A two-carrier scheme: evading the 3dB quantum penalty of heterodyne readout in gravitational-wave detectors

TL;DR

This paper introduces a two-carrier scheme for gravitational-wave detectors that overcomes the 3dB quantum noise penalty of heterodyne readout, enabling more precise measurements and compatibility with quantum nondemolition techniques.

Contribution

The paper proposes a novel two-carrier detector design that evades the quantum penalty and enables frequency-dependent squeezing using two-mode squeezing.

Findings

Achieves noise performance comparable to homodyne readout

Enables more precise audio frequency measurements

Compatible with quantum nondemolition techniques

Abstract

Precision measurements using traditional heterodyne readout suffer a 3dB quantum noise penalty compared with homodyne readout.

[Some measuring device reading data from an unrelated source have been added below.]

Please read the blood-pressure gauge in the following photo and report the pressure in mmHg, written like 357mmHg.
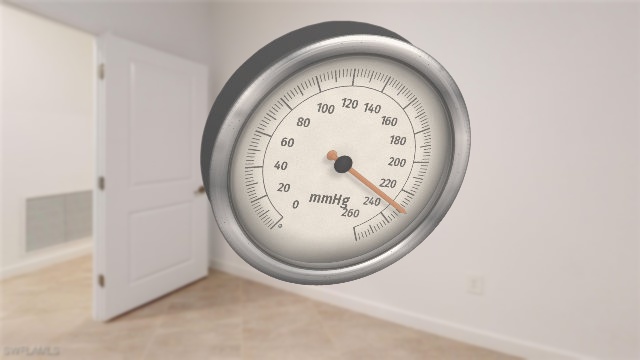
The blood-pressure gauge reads 230mmHg
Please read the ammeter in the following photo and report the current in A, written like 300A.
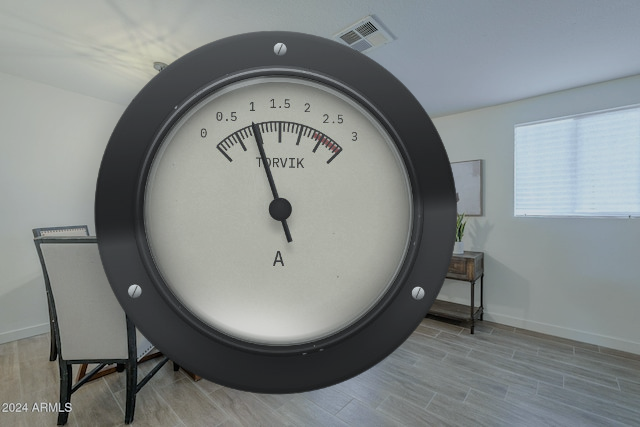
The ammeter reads 0.9A
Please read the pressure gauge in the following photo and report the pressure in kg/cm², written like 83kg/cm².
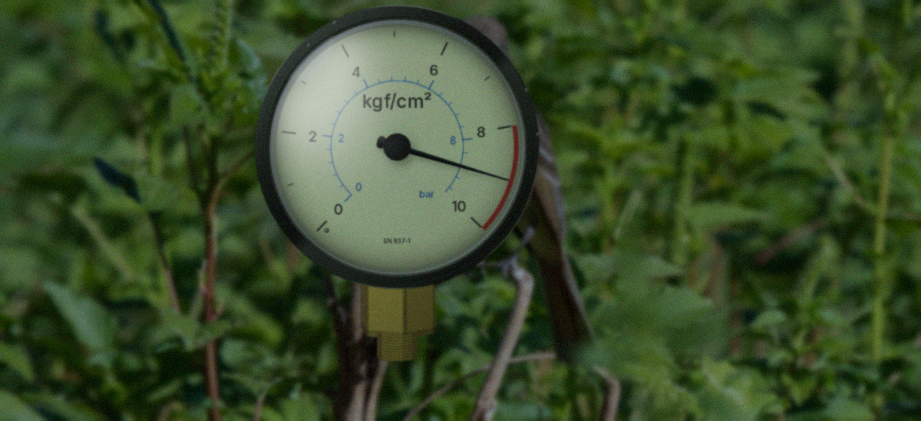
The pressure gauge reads 9kg/cm²
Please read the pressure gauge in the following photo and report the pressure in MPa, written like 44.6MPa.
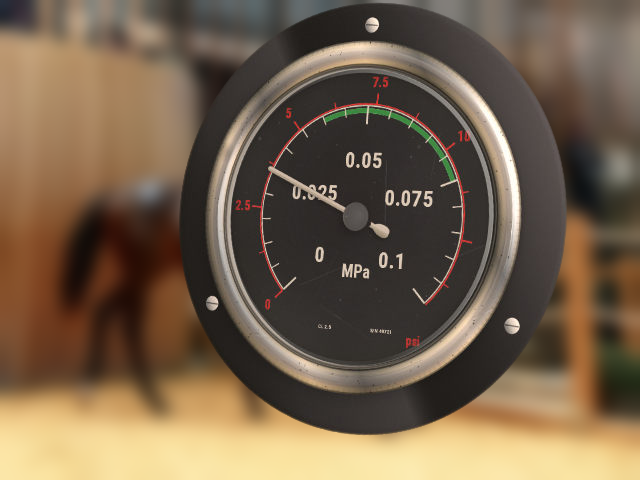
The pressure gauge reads 0.025MPa
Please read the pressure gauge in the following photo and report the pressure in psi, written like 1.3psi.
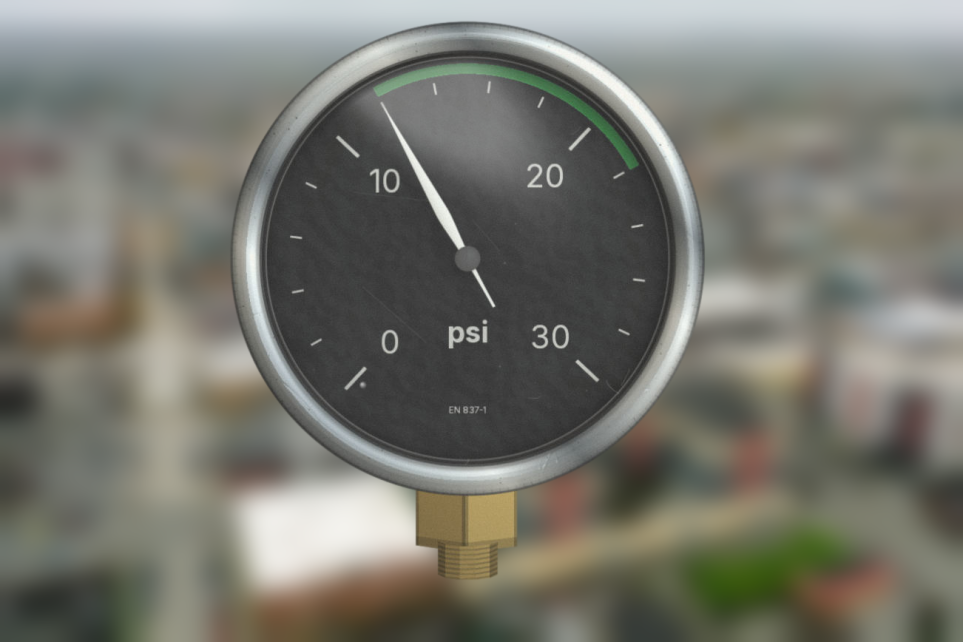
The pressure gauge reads 12psi
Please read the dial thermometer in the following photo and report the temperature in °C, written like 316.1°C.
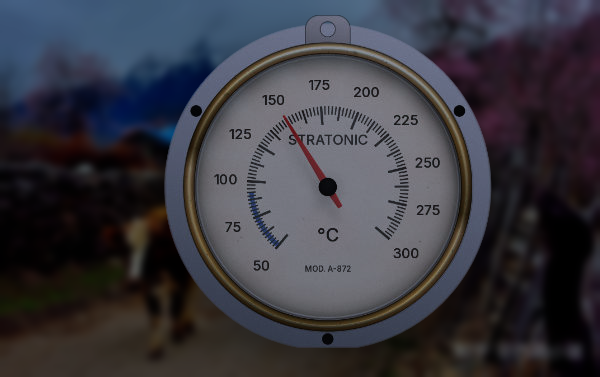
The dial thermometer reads 150°C
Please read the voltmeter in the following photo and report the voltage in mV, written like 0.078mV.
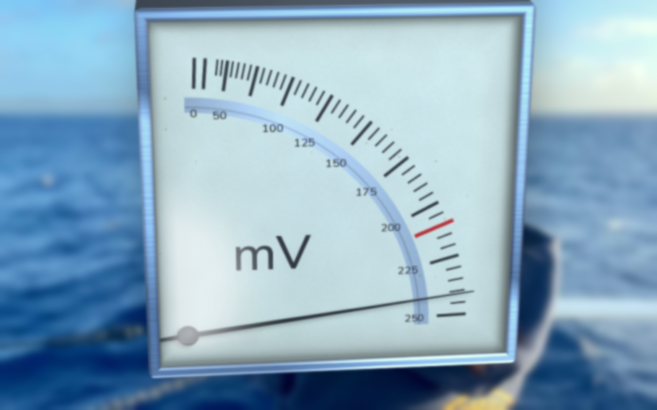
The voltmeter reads 240mV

The extra noise is caused by the quantum fluctuations in the image vacuum. We propose a two-carrier gravitational-wave detector design that evades the 3dB quantum penalty of heterodyne readout. We further propose a new way of realising frequency-dependent squeezing utilising two-mode squeezing in our scheme. It naturally achieves more precise audio frequency signal measurements with radio frequency squeezing. In addition, the detector is compatible with other quantum nondemolition techniques.